The Inspire Aspire Project
After we launched this project we organised two main events, a community information event where we invited Somali parents and children, by reaching out to the following schools Cathays, Willows and Fitzalan to allow the parents to learn about the academic choices available to their children, information regarding the education system and encouraging them to take an active role in their children’s education. We also held an Inspire-Aspire event in which we invited Somali professionals and graduates to share their experience and insight with school/college students and their parents. The idea of the event was to show parents and students the different career choices available to them, allowing them to make more informed decisions regarding their A-level and degree subjects, as well as directing them to our careers page online, in total approximately 80 people attended this event. We trained professionals as mentors, We also provided young girls and boy with mentoring sessions, that included one-to-one sessions that dealt with the child’s needs whether school related or personal. They also had group mentoring sessions that helped them to communicate effectively and build social skills. They also provided with an opportunity to take part in educational trips that enhanced their knowledge of culture and connect with their Somali identity better and develop a stronger of self. Finally, we provided a virtual space for Somali mothers o share their experience and insight about topics related to their children’s education and life in general, to allow them to better relate to their children.
About the Participants
The majority of these children came from families where both parents are uneducated and do not speak the English language, they are the first person that will attend University/Higher education in their families. Most of the children came from families in poverty, some of them were on benefit and others have very low paid jobs, such as taxi drivers and cleaners. Some families are also refugees/immigrants so have a limited knowledge of British educational systems and culture in general. As a result of their parents no being fully integrated into the society the young people are also at risk of getting involved in antisocial/criminal behaviour, and substance misuse. They also have a lack of representative role models from the same cultural background limit their goals and aspirations, in addition to this they have a lack of professional network that limits their opportunities to gain work experiences particularly for more competitive career paths. Furthermore some of the children have problems related to poor housing, living in deprived areas of the city, being brought up by single mothers, low self esteem and the risk of getting involved in gang activities.
At the beginning of the programme, they struggled to confidently interact with each other and expressing themselves. They were also very unsure about not only their career choices but also what even was achievable with the qualifications they already had. We managed to arrange information programs for the youth to interact and connect with their parents. We also ran an event brought the young Somali professionals from different fields to advise the youngsters about career options and choices. The young professionals also explained how the education system works to the parents, because the majority of the parents haven’t been in higher education do not understand the requirements and qualifications needed for higher education applications.
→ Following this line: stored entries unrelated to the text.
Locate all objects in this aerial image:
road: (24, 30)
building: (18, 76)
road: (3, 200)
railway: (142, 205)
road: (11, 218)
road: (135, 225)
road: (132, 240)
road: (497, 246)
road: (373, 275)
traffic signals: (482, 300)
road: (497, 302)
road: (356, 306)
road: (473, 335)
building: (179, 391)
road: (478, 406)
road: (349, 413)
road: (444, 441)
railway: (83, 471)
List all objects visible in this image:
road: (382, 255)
The event was meant to inspire the youngsters to become who they aspire to be and reach their full potential, to build up their confidence and self-esteem to make them realize they are capable of becoming someone important in their community.
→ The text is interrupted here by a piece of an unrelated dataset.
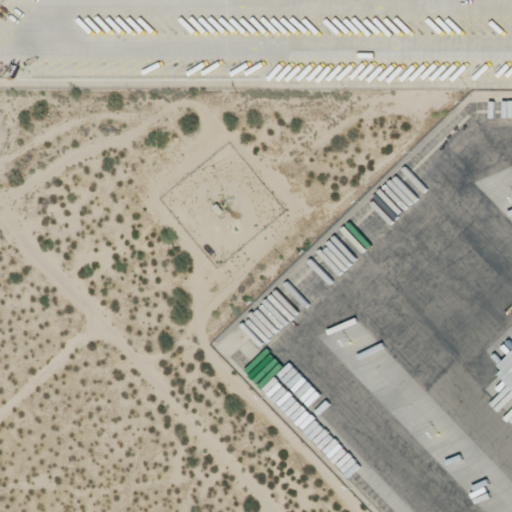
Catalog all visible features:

Mentors sessions were designed to help the youngsters to be aware of their potential, to aspire them to be more ambitious and to be able to make better directions about their future fully knowledgeable about all the opportunities that are available to them.By the end of the session, they gained the information that will help them become independent and confident in choosing their career path. The sessions also provided them with mentors that assisted them in filling their UCAS application and their personal statement, in which the mentors made clear to the young people that they needed to speak to personal yours if they felt they were given unfairly low A-level predictions which were hindering their degree choices. After group sessions, they were confident enough to ask for more guidance regarding their choice of university course. We also managed to arrange information programs for the youth to interact and connect with their parents. We also ran an event brought the young Somali professionals from different fields to advise the youngsters about career options and choices.